**Problem requirements**
Set down the material exactly, keeping every line whole.

**Provided records**
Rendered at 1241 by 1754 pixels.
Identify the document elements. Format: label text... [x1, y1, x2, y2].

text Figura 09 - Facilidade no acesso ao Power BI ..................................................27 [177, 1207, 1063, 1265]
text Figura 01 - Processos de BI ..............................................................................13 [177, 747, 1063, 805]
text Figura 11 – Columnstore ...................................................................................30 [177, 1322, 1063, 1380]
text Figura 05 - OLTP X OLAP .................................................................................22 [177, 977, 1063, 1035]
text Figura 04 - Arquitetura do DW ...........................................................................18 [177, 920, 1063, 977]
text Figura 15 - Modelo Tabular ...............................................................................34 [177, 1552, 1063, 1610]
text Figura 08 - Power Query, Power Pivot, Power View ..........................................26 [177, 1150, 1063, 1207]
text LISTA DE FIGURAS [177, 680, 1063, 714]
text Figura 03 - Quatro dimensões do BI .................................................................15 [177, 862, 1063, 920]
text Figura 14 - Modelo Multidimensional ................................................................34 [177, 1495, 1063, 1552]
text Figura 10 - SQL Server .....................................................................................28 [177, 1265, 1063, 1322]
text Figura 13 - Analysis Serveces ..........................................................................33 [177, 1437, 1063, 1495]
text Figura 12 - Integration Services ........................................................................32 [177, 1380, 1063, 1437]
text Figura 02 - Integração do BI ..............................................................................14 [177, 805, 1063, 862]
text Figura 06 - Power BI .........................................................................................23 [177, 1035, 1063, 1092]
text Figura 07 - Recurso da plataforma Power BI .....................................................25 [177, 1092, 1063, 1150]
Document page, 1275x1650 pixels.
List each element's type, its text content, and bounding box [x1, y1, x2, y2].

**Solved exercise**
Rendered at 1241 by 1754 pixels.
Identify the document elements. Format: label text... [x1, y1, x2, y2].

text Figura 09 - Facilidade no acesso ao Power BI ..................................................27 [177, 1207, 1063, 1265]
text Figura 01 - Processos de BI ..............................................................................13 [177, 747, 1063, 805]
text Figura 11 – Columnstore ...................................................................................30 [177, 1322, 1063, 1380]
text Figura 05 - OLTP X OLAP .................................................................................22 [177, 977, 1063, 1035]
text Figura 04 - Arquitetura do DW ...........................................................................18 [177, 920, 1063, 977]
text Figura 15 - Modelo Tabular ...............................................................................34 [177, 1552, 1063, 1610]
text Figura 08 - Power Query, Power Pivot, Power View ..........................................26 [177, 1150, 1063, 1207]
text LISTA DE FIGURAS [177, 680, 1063, 714]
text Figura 03 - Quatro dimensões do BI .................................................................15 [177, 862, 1063, 920]
text Figura 14 - Modelo Multidimensional ................................................................34 [177, 1495, 1063, 1552]
text Figura 10 - SQL Server .....................................................................................28 [177, 1265, 1063, 1322]
text Figura 13 - Analysis Serveces ..........................................................................33 [177, 1437, 1063, 1495]
text Figura 12 - Integration Services ........................................................................32 [177, 1380, 1063, 1437]
text Figura 02 - Integração do BI ..............................................................................14 [177, 805, 1063, 862]
text Figura 06 - Power BI .........................................................................................23 [177, 1035, 1063, 1092]
text Figura 07 - Recurso da plataforma Power BI .....................................................25 [177, 1092, 1063, 1150]
Document page, 1275x1650 pixels.
List each element's type, its text content, and bounding box [x1, y1, x2, y2].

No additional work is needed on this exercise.